• [Extrait choisi]
───

La Cour rappelle d’emblée que les garanties d’indépendance et d’impartialité propres au procès équitable fixées par l’article 6 § 1 de la Convention concernent uniquement les juridictions appelées à décider d’une accusation en matière pénale et ne s’appliquent pas au représentant du parquet, ce dernier étant notamment l’une des parties d’une procédure judiciaire contradictoire (Forcellini c. Saint Marin (déc.) no 34657/97, 28 mai 2002, et Priebke c. Italie (déc.), no 48799/99, 5 avril 2001). En effet, si l’article 6 de la Convention peut jouer un rôle avant la saisine du juge du fond, cette disposition a pour finalité principale, au pénal, d’assurer un procès équitable devant un « tribunal » compétent pour décider de l’innocence ou de la culpabilité d’un prévenu (Brennan c. Royaume-Uni [GC], no 39846/98, § 45, CEDH 2001-X, et Berlinski c. Pologne, nos 27715/95 et 30209/96, § 75, 20 juin 2002).

───

• [Matériel fourni]
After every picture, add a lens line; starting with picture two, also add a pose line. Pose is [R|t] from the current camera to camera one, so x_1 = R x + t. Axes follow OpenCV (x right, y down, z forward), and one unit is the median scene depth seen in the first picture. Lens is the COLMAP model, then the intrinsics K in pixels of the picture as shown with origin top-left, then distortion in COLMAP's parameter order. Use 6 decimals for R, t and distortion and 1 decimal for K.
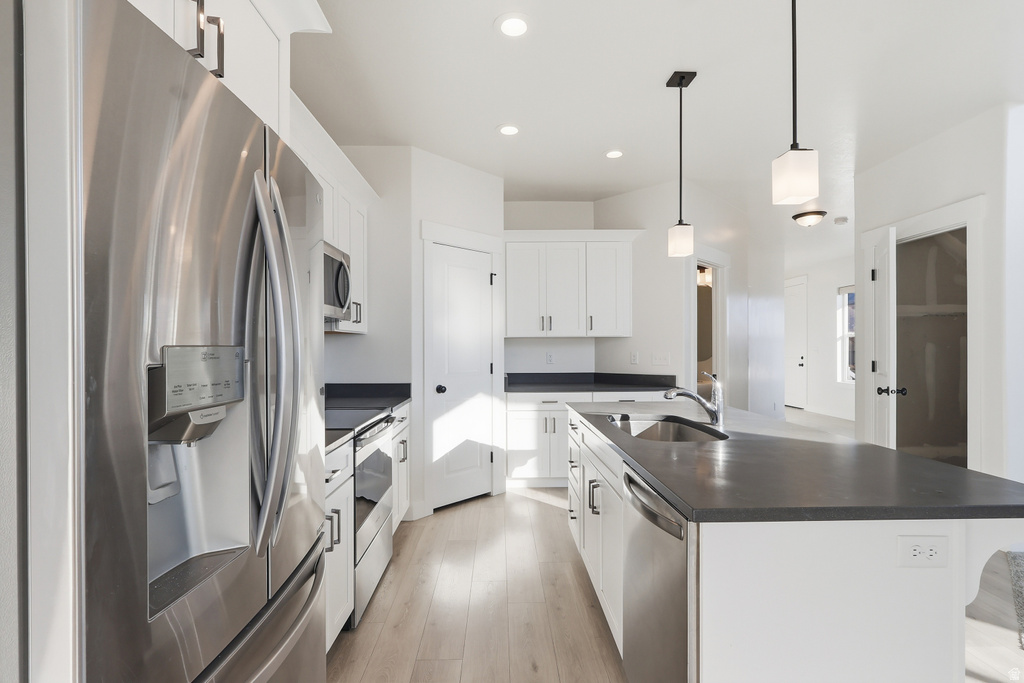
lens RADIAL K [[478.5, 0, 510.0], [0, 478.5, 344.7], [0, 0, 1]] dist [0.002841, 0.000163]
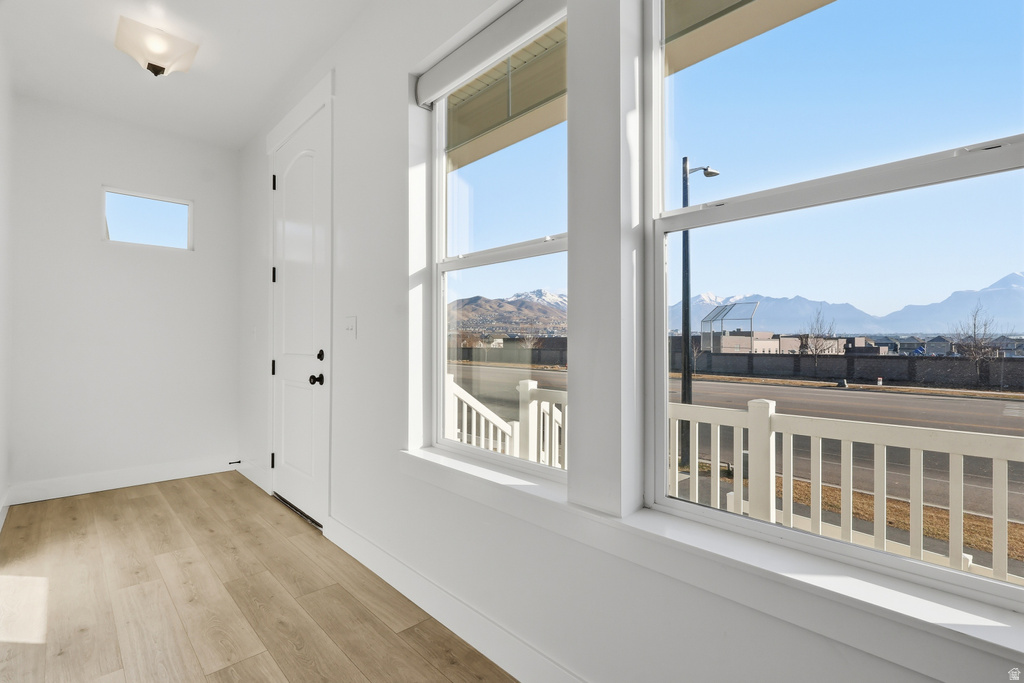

───

• [Travail demandé]
Reprenez l'extrait consacré à l'article 6 § 1 de la Convention et au représentant du parquet là où il s'arrête, puis poursuivez-le. Le matériel présenté n'est d'aucune utilité ici.

• [Zone de réponse]
Le requérant ne saurait donc se plaindre, sous l’angle de la Convention, d’un manque d’impartialité de la DDA ou de l’organe qui a prononcé son renvoi en jugement. Ce dernier s’est borné à décider que le requérant devait être jugé par un « tribunal », sans se pencher sur l’innocence ou la culpabilité du prévenu (De Lorenzo c. Italie (déc.), no 69264/01, 12 février 2004).

Il s’ensuit que ce grief est incompatible ratione materiae avec les dispositions de la Convention au sens de l’article 35 § 3 et doit être rejeté en application de l’article 35 § 4.

b)  Le requérant se plaint d’avoir été condamné sur la base des déclarations de témoins repentis, qui avaient un intérêt à l’accuser pour obtenir des remises de peine et des avantages économiques, et qui souhaitaient se venger. En outre, les questions posées aux débats par le représentant du parquet aux repentis auraient visé à suggérer les réponses. Par ailleurs, dans le cadre de la première procédure pénale, certains repentis se seraient prévalus de leur faculté de garder le silence aux débats, se soustraient ainsi aux questions posées par la défense.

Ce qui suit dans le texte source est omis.